本来、こうした人生の一大転機であれば、ファイナンシャルプランナー(FP)でなくとも、長期的な視点に立って移住について考えるべきだ、とアドバイスするだろう。実際、筆者のもとにも、病気などの出来事をきっかけに30代で田舎暮らしを検討する人が相談に来る。相談のポイントは、生活していけるかどうか。無責任な言い方かもしれないが、「何とかなるだろう」というのが率直な意見だ。もっと言えば、何とかしなければいけないのである。

話をAさんに戻すと、彼女は佐久穂町で「別荘に定住」という移住の形を選んだ。しかも、Aさん、思い切って別荘をキャッシュで「購入」したのである。ただし、その額は100万円。こっそり近くの別荘の売り物件情報を教えてもらったところびっくり。なんとタダから500万円くらいまで、売り物件がたくさんあるのだ。

あえて別荘地を選んだ理由

移住する際に、別荘地ではなく、住宅街で家を購入したり、賃貸したりという選択肢もあったはず。なぜ、別荘地に住もうと思ったのか。

「シングルマザーで身寄りもおカネもない、仕事は自営で書道、そして田舎の場合は隣組活動がたくさんあってそこに時間もおカネも割かれる、一度印象が悪くなると根深い……といったことを踏まえた結果、家は買ってしまえば、暮らしの立て直しまでに家賃が発生しないので、乗り切れるかも、と考えました。また、隣組活動がそもそもまったくない別荘地は好都合でした」とAさんは話す。

また、仕事についても「埼玉の無名の書道教室でも、告知をうまくすれば、群馬や茨城、千葉など遠くからも足繁く通ってくる人は存在するとわかっていたので、山奥でも地道にやっていけば、少しずつそういう人が出てくる確信はありました」という。

現在、移住してまだ2カ月ほどであるが、満足度は非常に高いようだ。移住によって劇的に変化した点が3つあるという。

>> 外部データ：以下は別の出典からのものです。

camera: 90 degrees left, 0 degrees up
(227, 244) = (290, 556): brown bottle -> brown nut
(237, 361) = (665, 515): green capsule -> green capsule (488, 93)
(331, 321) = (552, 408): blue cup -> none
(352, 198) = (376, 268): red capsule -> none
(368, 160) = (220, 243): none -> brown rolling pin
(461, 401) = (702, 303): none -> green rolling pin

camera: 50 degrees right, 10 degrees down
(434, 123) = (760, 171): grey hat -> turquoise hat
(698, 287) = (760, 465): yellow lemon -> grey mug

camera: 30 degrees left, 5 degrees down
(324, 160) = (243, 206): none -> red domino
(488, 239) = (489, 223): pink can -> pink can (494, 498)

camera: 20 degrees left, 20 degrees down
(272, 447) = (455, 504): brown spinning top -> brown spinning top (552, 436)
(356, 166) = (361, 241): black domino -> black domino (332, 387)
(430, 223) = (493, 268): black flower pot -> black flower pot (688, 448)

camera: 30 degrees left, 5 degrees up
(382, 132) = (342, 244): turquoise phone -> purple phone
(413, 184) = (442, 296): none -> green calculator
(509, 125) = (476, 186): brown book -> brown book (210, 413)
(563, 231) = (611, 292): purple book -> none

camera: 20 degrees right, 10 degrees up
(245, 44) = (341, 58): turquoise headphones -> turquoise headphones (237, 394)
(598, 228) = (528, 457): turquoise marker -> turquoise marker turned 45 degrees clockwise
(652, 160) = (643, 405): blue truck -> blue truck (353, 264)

1つ目は、人との付き合い方である。Aさんによると、すでに別荘に定住している人や、Iターンをした人が温かく迎え入れてくれるのを感じるそうだ。役場に行けば、役所の人が話しかけてくれる。地域のイベントに招かれる。近所の人が世話を焼いてくれる。都会だったら面倒くさいな、うっとうしいな、と感じてしまうことが、別荘地だと人間関係にほどよい距離感があることもあって、温かく感じるそうだ。